--- Record set ---

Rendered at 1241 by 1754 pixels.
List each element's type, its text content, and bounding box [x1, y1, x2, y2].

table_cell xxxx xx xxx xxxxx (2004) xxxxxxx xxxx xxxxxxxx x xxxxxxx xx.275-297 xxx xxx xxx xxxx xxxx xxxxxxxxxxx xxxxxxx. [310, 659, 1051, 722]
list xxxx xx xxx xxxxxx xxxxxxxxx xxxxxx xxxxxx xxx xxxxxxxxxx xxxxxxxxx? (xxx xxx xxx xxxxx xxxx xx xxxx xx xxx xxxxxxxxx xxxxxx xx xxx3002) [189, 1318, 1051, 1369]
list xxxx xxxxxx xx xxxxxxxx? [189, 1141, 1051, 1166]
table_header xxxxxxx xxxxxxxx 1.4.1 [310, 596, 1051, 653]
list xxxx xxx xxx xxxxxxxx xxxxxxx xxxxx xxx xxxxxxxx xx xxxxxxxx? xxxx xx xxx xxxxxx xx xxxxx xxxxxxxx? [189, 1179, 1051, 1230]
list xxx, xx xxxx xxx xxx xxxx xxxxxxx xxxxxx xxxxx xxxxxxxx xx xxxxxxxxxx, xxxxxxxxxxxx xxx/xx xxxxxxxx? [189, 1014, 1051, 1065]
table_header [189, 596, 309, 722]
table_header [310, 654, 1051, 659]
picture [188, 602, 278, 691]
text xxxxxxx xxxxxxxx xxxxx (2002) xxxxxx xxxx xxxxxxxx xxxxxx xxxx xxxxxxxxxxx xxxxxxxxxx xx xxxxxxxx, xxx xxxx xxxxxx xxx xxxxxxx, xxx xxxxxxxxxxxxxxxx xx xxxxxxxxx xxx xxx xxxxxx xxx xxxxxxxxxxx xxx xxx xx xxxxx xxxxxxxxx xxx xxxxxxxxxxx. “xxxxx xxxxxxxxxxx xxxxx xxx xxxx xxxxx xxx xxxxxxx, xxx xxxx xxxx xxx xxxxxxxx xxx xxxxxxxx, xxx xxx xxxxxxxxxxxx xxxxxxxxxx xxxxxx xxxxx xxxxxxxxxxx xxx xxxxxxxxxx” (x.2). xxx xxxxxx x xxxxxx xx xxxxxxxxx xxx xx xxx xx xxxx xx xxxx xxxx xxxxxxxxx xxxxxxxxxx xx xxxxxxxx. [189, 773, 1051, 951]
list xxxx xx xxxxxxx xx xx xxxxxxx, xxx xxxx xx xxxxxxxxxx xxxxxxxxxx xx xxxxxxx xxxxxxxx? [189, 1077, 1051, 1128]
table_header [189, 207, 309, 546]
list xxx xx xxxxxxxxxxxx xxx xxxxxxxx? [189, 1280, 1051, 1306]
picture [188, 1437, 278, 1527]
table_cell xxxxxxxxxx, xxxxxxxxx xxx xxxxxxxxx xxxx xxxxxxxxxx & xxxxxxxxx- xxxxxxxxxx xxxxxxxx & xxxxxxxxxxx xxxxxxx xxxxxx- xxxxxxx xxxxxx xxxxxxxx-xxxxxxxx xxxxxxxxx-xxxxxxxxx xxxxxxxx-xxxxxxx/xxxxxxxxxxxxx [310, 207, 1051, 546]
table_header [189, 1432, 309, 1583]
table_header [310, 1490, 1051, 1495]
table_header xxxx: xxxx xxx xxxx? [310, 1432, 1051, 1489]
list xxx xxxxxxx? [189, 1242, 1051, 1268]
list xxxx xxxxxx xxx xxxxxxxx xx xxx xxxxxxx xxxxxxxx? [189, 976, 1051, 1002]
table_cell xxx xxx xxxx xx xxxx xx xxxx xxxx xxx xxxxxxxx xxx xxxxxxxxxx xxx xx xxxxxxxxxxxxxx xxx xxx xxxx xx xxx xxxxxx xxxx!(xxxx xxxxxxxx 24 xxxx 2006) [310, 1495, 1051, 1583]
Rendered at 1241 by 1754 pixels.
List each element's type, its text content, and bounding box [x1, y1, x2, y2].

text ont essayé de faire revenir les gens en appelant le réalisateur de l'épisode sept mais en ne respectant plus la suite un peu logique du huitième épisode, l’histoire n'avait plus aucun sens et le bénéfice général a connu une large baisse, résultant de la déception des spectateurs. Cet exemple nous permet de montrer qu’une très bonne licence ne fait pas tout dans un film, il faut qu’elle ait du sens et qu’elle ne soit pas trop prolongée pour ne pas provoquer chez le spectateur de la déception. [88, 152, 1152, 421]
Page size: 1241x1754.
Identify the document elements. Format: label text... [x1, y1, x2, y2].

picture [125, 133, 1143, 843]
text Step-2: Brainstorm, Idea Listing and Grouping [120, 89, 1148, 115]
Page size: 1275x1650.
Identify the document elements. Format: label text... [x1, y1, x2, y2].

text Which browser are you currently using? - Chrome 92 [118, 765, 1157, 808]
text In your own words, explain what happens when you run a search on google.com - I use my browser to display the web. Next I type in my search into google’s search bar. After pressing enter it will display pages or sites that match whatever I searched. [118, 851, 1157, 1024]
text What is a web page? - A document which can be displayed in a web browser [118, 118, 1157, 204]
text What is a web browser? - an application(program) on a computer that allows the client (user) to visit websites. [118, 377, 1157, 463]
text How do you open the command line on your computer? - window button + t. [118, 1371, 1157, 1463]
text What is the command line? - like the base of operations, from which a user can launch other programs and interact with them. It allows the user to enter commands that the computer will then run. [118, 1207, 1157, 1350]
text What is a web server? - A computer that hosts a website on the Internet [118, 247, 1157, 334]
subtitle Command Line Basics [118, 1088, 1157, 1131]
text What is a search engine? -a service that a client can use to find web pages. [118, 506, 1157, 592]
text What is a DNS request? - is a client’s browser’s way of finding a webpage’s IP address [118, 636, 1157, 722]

---

Task directions:
Reproduce all of the records, substituting "bounding rectangle" for each occurrence of "bounding box" and changing nothing else.

Solution for this task:
Rendered at 1241 by 1754 pixels.
List each element's type, its text content, and bounding rectangle [x1, y1, x2, y2].

table_cell xxxx xx xxx xxxxx (2004) xxxxxxx xxxx xxxxxxxx x xxxxxxx xx.275-297 xxx xxx xxx xxxx xxxx xxxxxxxxxxx xxxxxxx. [310, 659, 1051, 722]
list xxxx xx xxx xxxxxx xxxxxxxxx xxxxxx xxxxxx xxx xxxxxxxxxx xxxxxxxxx? (xxx xxx xxx xxxxx xxxx xx xxxx xx xxx xxxxxxxxx xxxxxx xx xxx3002) [189, 1318, 1051, 1369]
list xxxx xxxxxx xx xxxxxxxx? [189, 1141, 1051, 1166]
table_header xxxxxxx xxxxxxxx 1.4.1 [310, 596, 1051, 653]
list xxxx xxx xxx xxxxxxxx xxxxxxx xxxxx xxx xxxxxxxx xx xxxxxxxx? xxxx xx xxx xxxxxx xx xxxxx xxxxxxxx? [189, 1179, 1051, 1230]
list xxx, xx xxxx xxx xxx xxxx xxxxxxx xxxxxx xxxxx xxxxxxxx xx xxxxxxxxxx, xxxxxxxxxxxx xxx/xx xxxxxxxx? [189, 1014, 1051, 1065]
table_header [189, 596, 309, 722]
table_header [310, 654, 1051, 659]
picture [188, 602, 278, 691]
text xxxxxxx xxxxxxxx xxxxx (2002) xxxxxx xxxx xxxxxxxx xxxxxx xxxx xxxxxxxxxxx xxxxxxxxxx xx xxxxxxxx, xxx xxxx xxxxxx xxx xxxxxxx, xxx xxxxxxxxxxxxxxxx xx xxxxxxxxx xxx xxx xxxxxx xxx xxxxxxxxxxx xxx xxx xx xxxxx xxxxxxxxx xxx xxxxxxxxxxx. “xxxxx xxxxxxxxxxx xxxxx xxx xxxx xxxxx xxx xxxxxxx, xxx xxxx xxxx xxx xxxxxxxx xxx xxxxxxxx, xxx xxx xxxxxxxxxxxx xxxxxxxxxx xxxxxx xxxxx xxxxxxxxxxx xxx xxxxxxxxxx” (x.2). xxx xxxxxx x xxxxxx xx xxxxxxxxx xxx xx xxx xx xxxx xx xxxx xxxx xxxxxxxxx xxxxxxxxxx xx xxxxxxxx. [189, 773, 1051, 951]
list xxxx xx xxxxxxx xx xx xxxxxxx, xxx xxxx xx xxxxxxxxxx xxxxxxxxxx xx xxxxxxx xxxxxxxx? [189, 1077, 1051, 1128]
table_header [189, 207, 309, 546]
list xxx xx xxxxxxxxxxxx xxx xxxxxxxx? [189, 1280, 1051, 1306]
picture [188, 1437, 278, 1527]
table_cell xxxxxxxxxx, xxxxxxxxx xxx xxxxxxxxx xxxx xxxxxxxxxx & xxxxxxxxx- xxxxxxxxxx xxxxxxxx & xxxxxxxxxxx xxxxxxx xxxxxx- xxxxxxx xxxxxx xxxxxxxx-xxxxxxxx xxxxxxxxx-xxxxxxxxx xxxxxxxx-xxxxxxx/xxxxxxxxxxxxx [310, 207, 1051, 546]
table_header [189, 1432, 309, 1583]
table_header [310, 1490, 1051, 1495]
table_header xxxx: xxxx xxx xxxx? [310, 1432, 1051, 1489]
list xxx xxxxxxx? [189, 1242, 1051, 1268]
list xxxx xxxxxx xxx xxxxxxxx xx xxx xxxxxxx xxxxxxxx? [189, 976, 1051, 1002]
table_cell xxx xxx xxxx xx xxxx xx xxxx xxxx xxx xxxxxxxx xxx xxxxxxxxxx xxx xx xxxxxxxxxxxxxx xxx xxx xxxx xx xxx xxxxxx xxxx!(xxxx xxxxxxxx 24 xxxx 2006) [310, 1495, 1051, 1583]
Rendered at 1241 by 1754 pixels.
List each element's type, its text content, and bounding rectangle [x1, y1, x2, y2].

text ont essayé de faire revenir les gens en appelant le réalisateur de l'épisode sept mais en ne respectant plus la suite un peu logique du huitième épisode, l’histoire n'avait plus aucun sens et le bénéfice général a connu une large baisse, résultant de la déception des spectateurs. Cet exemple nous permet de montrer qu’une très bonne licence ne fait pas tout dans un film, il faut qu’elle ait du sens et qu’elle ne soit pas trop prolongée pour ne pas provoquer chez le spectateur de la déception. [88, 152, 1152, 421]
Page size: 1241x1754.
Identify the document elements. Format: label text... [x1, y1, x2, y2].

picture [125, 133, 1143, 843]
text Step-2: Brainstorm, Idea Listing and Grouping [120, 89, 1148, 115]
Page size: 1275x1650.
Identify the document elements. Format: label text... [x1, y1, x2, y2].

text Which browser are you currently using? - Chrome 92 [118, 765, 1157, 808]
text In your own words, explain what happens when you run a search on google.com - I use my browser to display the web. Next I type in my search into google’s search bar. After pressing enter it will display pages or sites that match whatever I searched. [118, 851, 1157, 1024]
text What is a web page? - A document which can be displayed in a web browser [118, 118, 1157, 204]
text What is a web browser? - an application(program) on a computer that allows the client (user) to visit websites. [118, 377, 1157, 463]
text How do you open the command line on your computer? - window button + t. [118, 1371, 1157, 1463]
text What is the command line? - like the base of operations, from which a user can launch other programs and interact with them. It allows the user to enter commands that the computer will then run. [118, 1207, 1157, 1350]
text What is a web server? - A computer that hosts a website on the Internet [118, 247, 1157, 334]
subtitle Command Line Basics [118, 1088, 1157, 1131]
text What is a search engine? -a service that a client can use to find web pages. [118, 506, 1157, 592]
text What is a DNS request? - is a client’s browser’s way of finding a webpage’s IP address [118, 636, 1157, 722]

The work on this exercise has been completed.